Mary Main demonstrated a fourth pattern, which she referred to as an insecure disorganized attachment. These infants appeared to be confused as to how to respond. The child might protest and then withdraw or appear frozen in indecision. This pattern has been demonstrated to occur in the most troubled of parent child situations and has been related to the worst outcomes. None of these patterns is in itself a “disorder”. They are merely relationship patterns. They have also been shown to have remarkable staying power although they can change as development progresses. These pattern have been shown to persist into adulthood in our relationships with significant others in our life.
Active or Passive
Attachment patterns are strategies of communicating with a caregiver, and the ability to use that caregiver to become calm when faced with stress. Avoidant children have learned not to call their parent, as calls have not been attended to, or they have learned to inhibit their calls, having determined it is best not to burden their caregiver unless it is very necessary. Ambivalent children have learned to turn up the volume of their protests when distressed. They demand the presence of the caregiver loudly, and have determined that this is the best strategy for getting their needs met. In the end we have extremes of active versus passive strategies. Disorganized children may flip flop between these strategies, at times seizing control, and other times becoming passive. It is important to point out here that the child’s behavior is not related to the parents love for their child. Parents who very much love their children can be unavailable for many reasons or can be stressed by a multitude of factors. Also genetic or environmental (toxins/medical/trauma) factors may interfere with a parent's capacity to soothe a child despite their best efforts and availability. Any one of these strategies may be a functional strategy in such situations for a child.

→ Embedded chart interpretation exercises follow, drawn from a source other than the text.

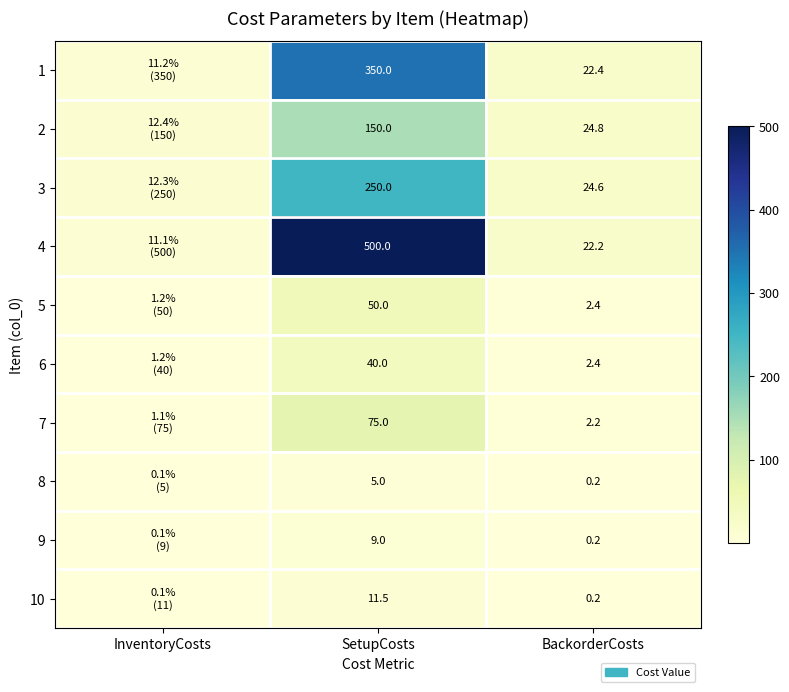

At how many categories does at least one series exceed 379?

1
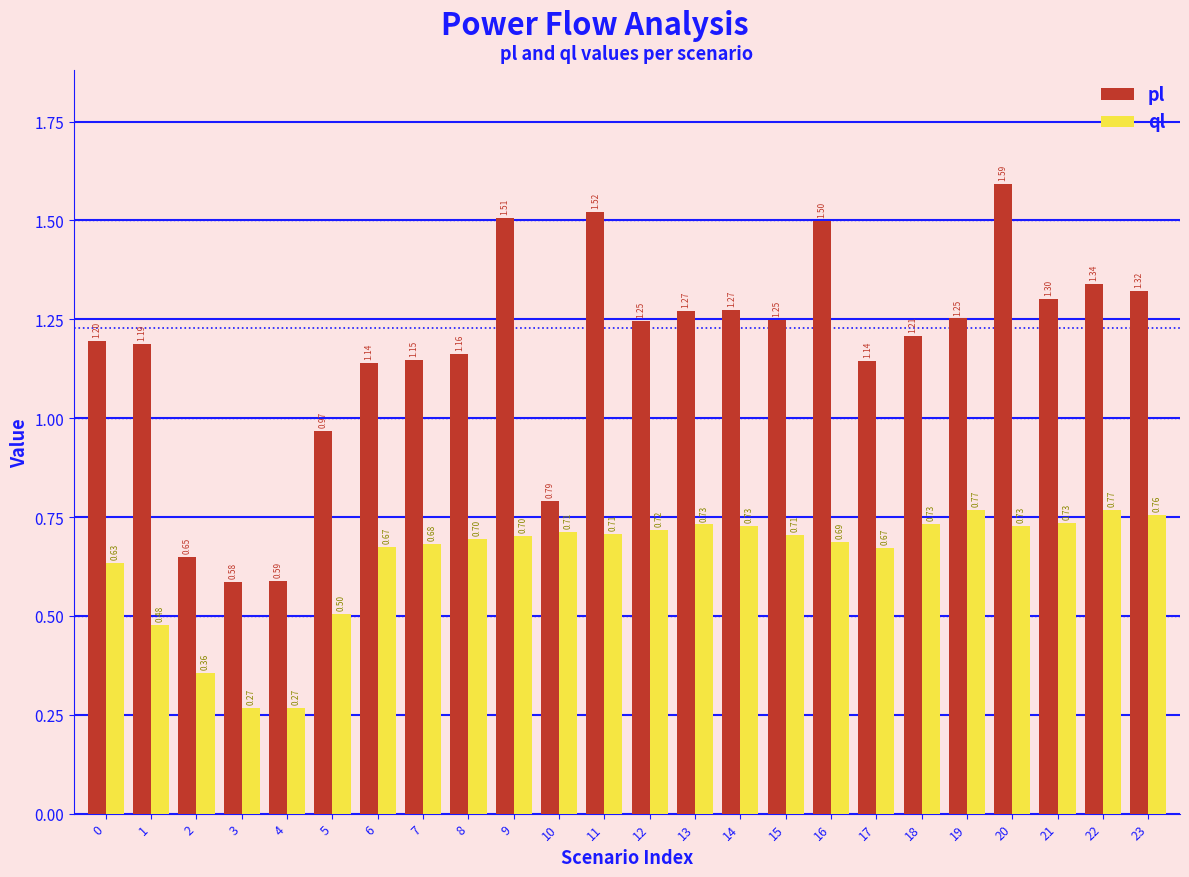

Is the value of pl at 19 greater than the value of ql at 23?

Yes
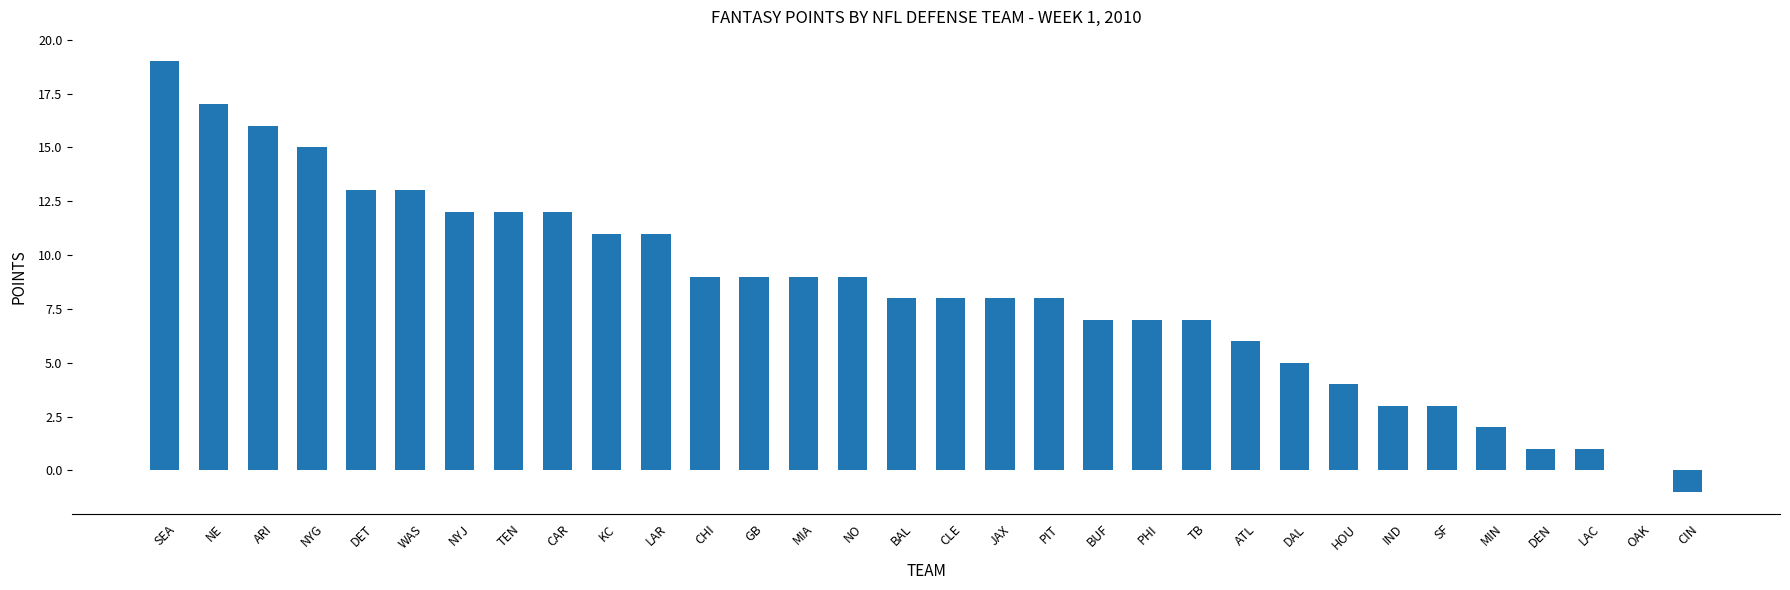

What value does the data have at NE?

17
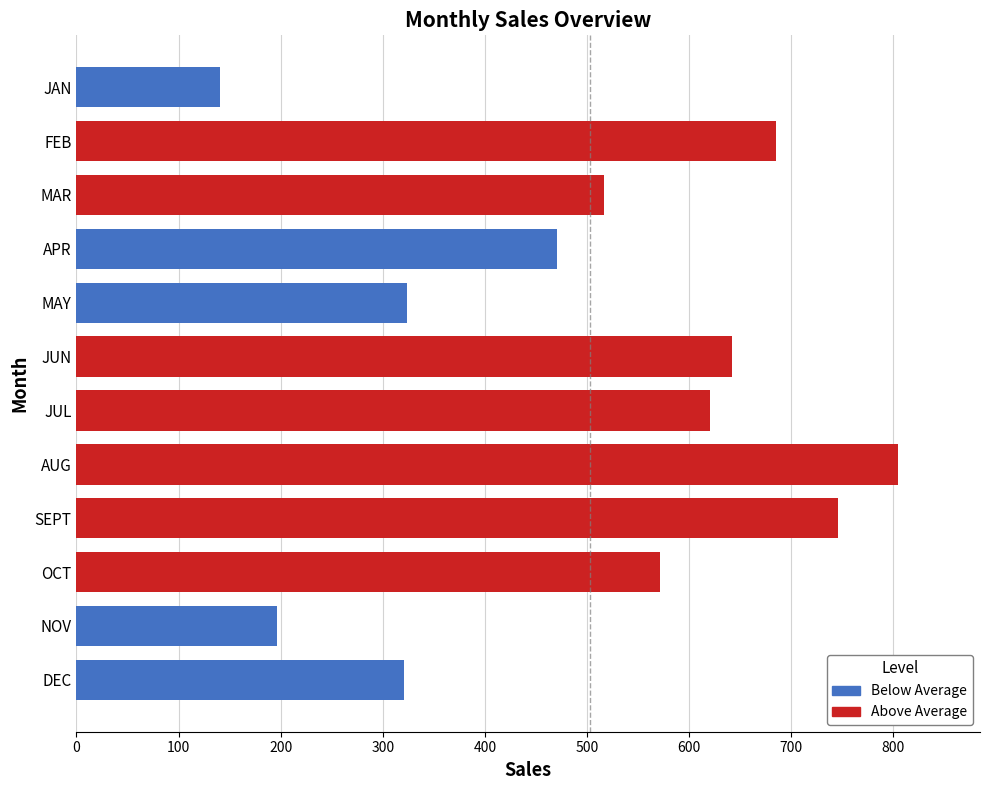

Which category has the highest value across all series?

AUG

In the last post we explored how children learn to accommodate their behaviour to the needs of others. In this post we have seen how children communicate responsibility to those others for their needs. These relationship patterns persist into adulthood and determine the patterns we engage in, in our most intimate relationships, when we are in need. These intimate relationships in turn are the relationships we rely on for support when we become the caregivers for the next generation. We, as a society, are charged with providing as supportive a community as possible to young parents, of all attachment styles, as they face the challenges of meeting the needs of their young ones. In this way we allow them the best opportunity to create sustaining relationships that will provide a strong foundation for the next generation.